Wang et al. (2010) mapped an acne inversa locus to an interval on chromosome 19q13 using 2 large 4-generation Han Chinese families. Each family had a frameshift mutation in the PSENEN gene (607632.0001, 607632.0002).

Pink et al. (2011) screened 7 families with hidradenitis suppurativa for mutations in 3 acne inversa-associated genes and identified heterozygosity for a 1-bp insertion in the PSENEN gene (607632.0003) in an affected mother and daughter.

In 2 unrelated 4-generation Chinese families with acne inversa and Dowling-Degos disease, Zhou et al. (2016) sequenced 3 acne inversa-associated genes and identified heterozygosity for mutations in the PSENEN gene: a missense mutation in family 1 (L65R; 607632.0004) and a splice site mutation in family 2 (607632.0005). The mutations segregated with disease in each family, and neither mutation was found in 100 ethnically matched controls.

In 10 patients from 6 unrelated families diagnosed with Dowling-Degos disease, of whom all were negative for mutation in DDD-associated genes and 6 also exhibited acne inversa, Ralser et al. (2017) performed exome sequencing and identified heterozygous mutations in the PSENEN gene (see, e.g., 607632.0006 and 607632.0007) that segregated with disease in each family and were not found in public variant databases. Noting that all 6 patients with acne inversa reported nicotine use and/or obesity, the authors hypothesized that PSENEN mutation carriers present primarily with DDD, whereas those with a history of nicotine use or obesity have an increased susceptibility to comorbid acne inversa.

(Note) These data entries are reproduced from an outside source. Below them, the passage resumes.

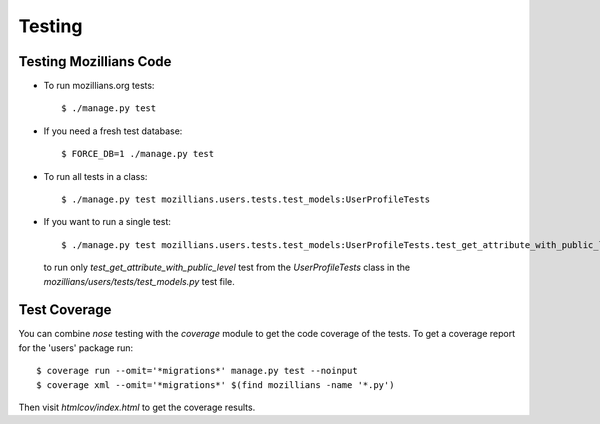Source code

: =========
 Testing
=========

Testing Mozillians Code
-----------------------

* To run mozillians.org tests::

  $ ./manage.py test

* If you need a fresh test database::

  $ FORCE_DB=1 ./manage.py test

* To run all tests in a class::

  $ ./manage.py test mozillians.users.tests.test_models:UserProfileTests

* If you want to run a single test::

  $ ./manage.py test mozillians.users.tests.test_models:UserProfileTests.test_get_attribute_with_public_level

  to run only `test_get_attribute_with_public_level` test from the `UserProfileTests` class in the `mozillians/users/tests/test_models.py` test file.


Test Coverage
-------------

You can combine `nose` testing with the `coverage` module to get the
code coverage of the tests. To get a coverage report for the 'users'
package run::

  $ coverage run --omit='*migrations*' manage.py test --noinput
  $ coverage xml --omit='*migrations*' $(find mozillians -name '*.py')

Then visit `htmlcov/index.html` to get the coverage results.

Li et al. (2017) reviewed 11 previously reported families (Wang et al., 2010; Pink et al., 2011; Zhou et al., 2016; Ralser et al., 2017) and 1 unpublished Chinese family with PSENEN-associated acne inversa and/or DDD, and also reported an additional large 4-generation Chinese pedigree ('family 5') with acne inversa and the L65R mutation (607632.0004) in the PSENEN gene. Li et al. (2017) observed intrafamilial variability in severity of lesions, which they suggested might be due to reduced penetrance involving different genetic and environmental factors. Noting that more than half of the patients from the 13 families showed only acne inversa and a minority showed acne inversa with comorbid DDD, the authors proposed that the comanifestation of acne inversa and DDD represents a subtype of acne inversa in some PSENEN mutation carriers.